On Sun, May 11, 2008 at 11:49 PM, Brendan Trotter btrotter@gmail.com wrote:
Of course there's always the added bonus that a hacker can download the source code for coreboot, add their own malicious code, compile, flash it and then sell the system on eBay to any unsuspecting sucker. Coreboot really is the "rootkit friendly" way to go... :-)
Actually, you have just recapitulated the same mythology that OS vendors used for so many years to justify proprietary, closed-source OSes: binary-only OSes were somehow "safer" because *only* the vendor could change them; open source OSes were dangerous because any bad guy could modify them.
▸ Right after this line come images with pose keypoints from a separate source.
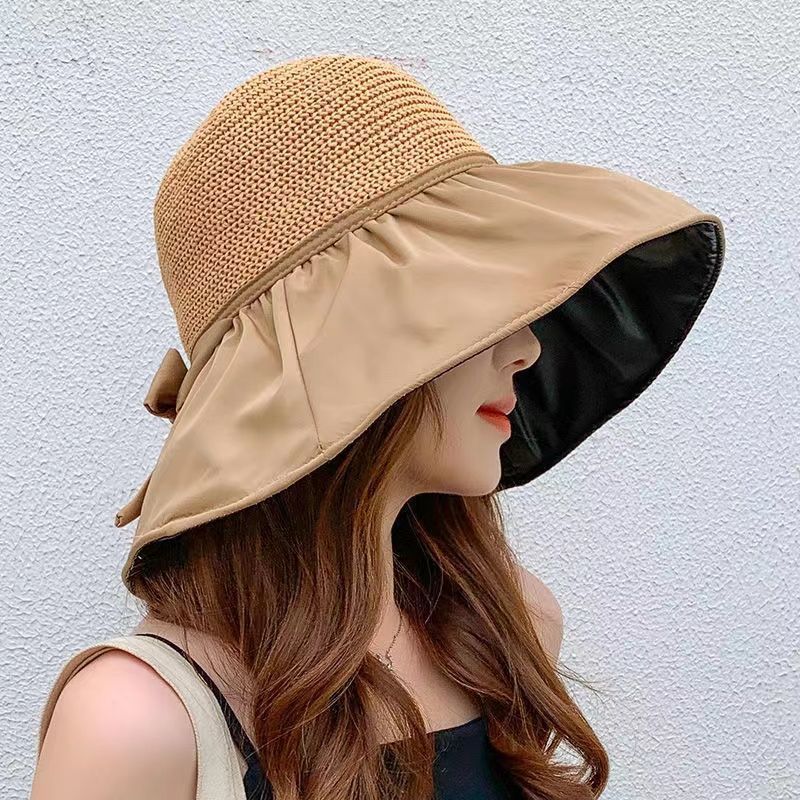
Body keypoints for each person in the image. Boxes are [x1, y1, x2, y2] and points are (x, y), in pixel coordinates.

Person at [31, 54, 725, 800]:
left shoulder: (507, 631)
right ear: (348, 348)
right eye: (472, 305)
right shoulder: (132, 722)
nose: (526, 348)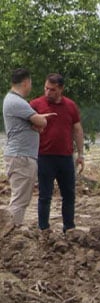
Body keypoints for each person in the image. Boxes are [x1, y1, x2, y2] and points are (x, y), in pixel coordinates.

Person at [31, 73, 83, 231]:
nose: (48, 92)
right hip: (44, 156)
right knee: (45, 196)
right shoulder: (35, 104)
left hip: (65, 157)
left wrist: (81, 154)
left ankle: (69, 228)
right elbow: (26, 126)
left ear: (61, 89)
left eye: (52, 89)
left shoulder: (70, 106)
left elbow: (77, 129)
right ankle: (43, 229)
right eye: (46, 88)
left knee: (69, 195)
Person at [3, 69, 51, 226]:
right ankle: (10, 231)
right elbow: (41, 122)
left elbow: (35, 123)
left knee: (21, 198)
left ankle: (11, 229)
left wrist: (36, 122)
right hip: (21, 156)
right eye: (30, 83)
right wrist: (40, 120)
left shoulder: (14, 101)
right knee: (20, 200)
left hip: (21, 155)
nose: (31, 86)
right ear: (25, 82)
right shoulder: (17, 102)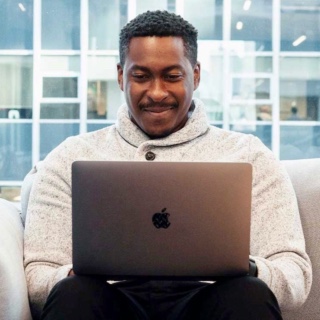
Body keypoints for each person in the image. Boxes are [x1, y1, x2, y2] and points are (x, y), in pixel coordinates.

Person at [24, 10, 312, 320]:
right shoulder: (69, 157)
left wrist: (246, 266)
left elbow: (294, 274)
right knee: (73, 294)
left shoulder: (250, 156)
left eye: (172, 76)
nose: (157, 92)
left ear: (196, 75)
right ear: (121, 76)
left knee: (249, 294)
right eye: (141, 76)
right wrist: (75, 272)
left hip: (212, 304)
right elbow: (38, 274)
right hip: (108, 304)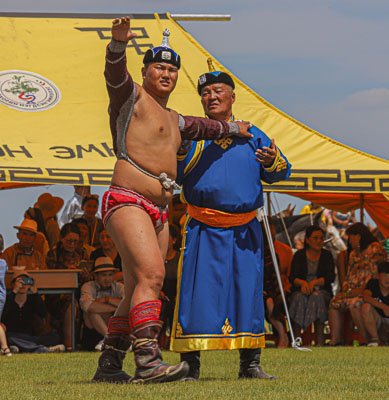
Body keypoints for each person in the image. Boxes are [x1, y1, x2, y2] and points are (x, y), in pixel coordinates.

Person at [92, 16, 253, 384]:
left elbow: (207, 126)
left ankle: (110, 364)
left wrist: (235, 128)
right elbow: (113, 75)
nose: (165, 73)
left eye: (171, 69)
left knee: (137, 285)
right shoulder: (130, 97)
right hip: (128, 198)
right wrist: (117, 46)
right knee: (152, 274)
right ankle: (148, 364)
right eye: (159, 67)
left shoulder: (176, 118)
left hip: (159, 209)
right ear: (146, 71)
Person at [170, 65, 291, 380]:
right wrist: (181, 149)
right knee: (196, 293)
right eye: (205, 93)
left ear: (232, 96)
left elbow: (281, 171)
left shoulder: (252, 133)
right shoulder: (194, 134)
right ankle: (190, 365)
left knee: (247, 291)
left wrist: (272, 161)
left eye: (217, 91)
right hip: (203, 228)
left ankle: (250, 365)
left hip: (244, 231)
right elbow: (177, 173)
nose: (211, 97)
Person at [328, 222, 387, 345]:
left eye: (351, 237)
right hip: (351, 292)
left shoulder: (375, 249)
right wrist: (345, 292)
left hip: (368, 292)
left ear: (358, 236)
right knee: (334, 302)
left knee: (355, 304)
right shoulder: (353, 254)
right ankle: (336, 339)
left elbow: (375, 277)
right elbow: (349, 276)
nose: (349, 240)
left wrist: (354, 292)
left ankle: (367, 339)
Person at [288, 225, 335, 346]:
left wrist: (314, 283)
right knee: (299, 298)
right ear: (307, 240)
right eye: (315, 238)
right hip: (301, 290)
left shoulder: (327, 255)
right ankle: (296, 339)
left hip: (322, 291)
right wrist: (303, 283)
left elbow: (330, 277)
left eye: (321, 238)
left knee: (317, 297)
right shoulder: (299, 255)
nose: (319, 241)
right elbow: (292, 277)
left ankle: (320, 340)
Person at [1, 271, 64, 353]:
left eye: (26, 281)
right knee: (8, 338)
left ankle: (21, 347)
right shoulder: (7, 299)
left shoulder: (32, 299)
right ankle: (44, 349)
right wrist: (14, 291)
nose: (23, 284)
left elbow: (43, 313)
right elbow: (3, 314)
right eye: (20, 281)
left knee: (54, 337)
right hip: (12, 335)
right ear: (13, 284)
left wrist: (35, 293)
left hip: (30, 336)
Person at [79, 257, 124, 350]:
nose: (107, 279)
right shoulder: (88, 286)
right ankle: (110, 339)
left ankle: (109, 340)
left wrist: (106, 299)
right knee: (92, 313)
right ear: (96, 276)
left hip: (115, 325)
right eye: (104, 275)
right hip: (92, 331)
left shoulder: (119, 287)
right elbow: (89, 307)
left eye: (110, 275)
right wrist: (116, 307)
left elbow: (129, 304)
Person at [359, 261, 389, 346]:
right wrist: (384, 307)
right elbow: (365, 296)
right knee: (365, 307)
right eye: (385, 275)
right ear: (378, 276)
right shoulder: (373, 283)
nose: (388, 279)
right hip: (378, 319)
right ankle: (375, 339)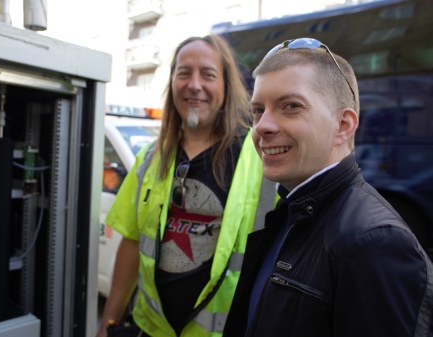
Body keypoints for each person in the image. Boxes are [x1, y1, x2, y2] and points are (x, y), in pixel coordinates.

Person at [222, 37, 433, 337]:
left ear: (344, 125)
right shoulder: (291, 210)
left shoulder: (375, 244)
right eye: (258, 110)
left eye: (290, 106)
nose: (262, 127)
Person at [96, 34, 274, 337]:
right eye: (183, 73)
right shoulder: (149, 159)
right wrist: (108, 323)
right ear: (172, 84)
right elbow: (131, 243)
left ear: (226, 86)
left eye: (208, 74)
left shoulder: (261, 160)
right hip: (151, 329)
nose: (194, 84)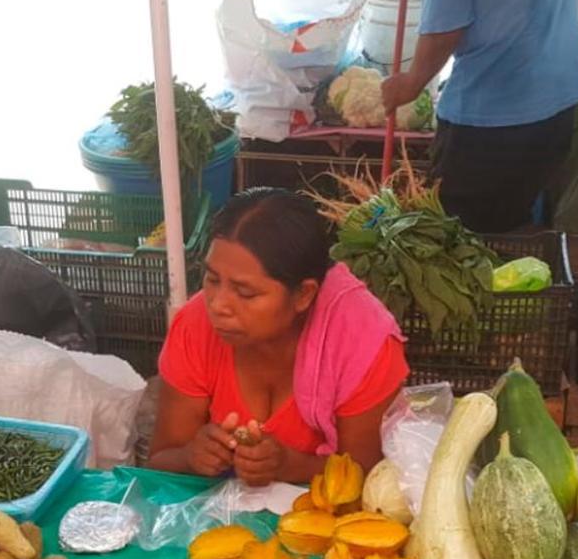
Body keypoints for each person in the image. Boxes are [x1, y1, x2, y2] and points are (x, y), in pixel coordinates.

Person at [149, 188, 408, 486]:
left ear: (304, 295)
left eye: (245, 292)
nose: (218, 305)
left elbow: (368, 477)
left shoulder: (362, 343)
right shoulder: (195, 326)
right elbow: (158, 462)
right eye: (211, 279)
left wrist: (291, 467)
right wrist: (190, 457)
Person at [381, 0, 578, 234]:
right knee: (514, 224)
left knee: (459, 243)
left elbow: (445, 30)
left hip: (490, 124)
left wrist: (412, 82)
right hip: (557, 106)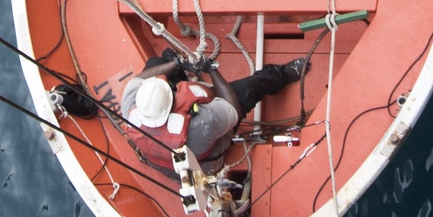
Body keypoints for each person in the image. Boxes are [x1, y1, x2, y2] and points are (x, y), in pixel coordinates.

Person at [121, 52, 307, 173]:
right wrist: (212, 71)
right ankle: (283, 74)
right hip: (206, 158)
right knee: (249, 88)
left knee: (155, 62)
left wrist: (175, 64)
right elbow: (231, 107)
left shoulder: (131, 106)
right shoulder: (201, 124)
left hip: (164, 161)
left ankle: (176, 66)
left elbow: (142, 78)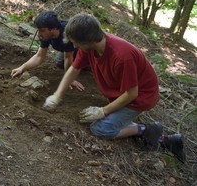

The fact is, to a sufficiently determined and resourceful hacker, binary vs. source based OS is not really an impediment. In fact, binary is better: there is no chance of checking or verification, and people foolishly trust it more.
Or do you believe all those windows rootkits do not exist?
If I have a system with BIOS source code available, I can always verify what's in BIOS. That's not the case for binary BIOS; all kinds of stuff can hide in there, esp. if it is an EFI system, which is a complete operating system and has huge amounts of room for nasty bits of code.
So, to say the least, I don't accept your argument that open source BIOS is somehow more "hacker" friendly, unless you mean in the 1980s sense of the word: the lonely guy in the basement. That model is long dead. Hackers now are well financed and rich in tools and experience. Binary is not an impediment to them. Binary is an impediment to those of us who want security.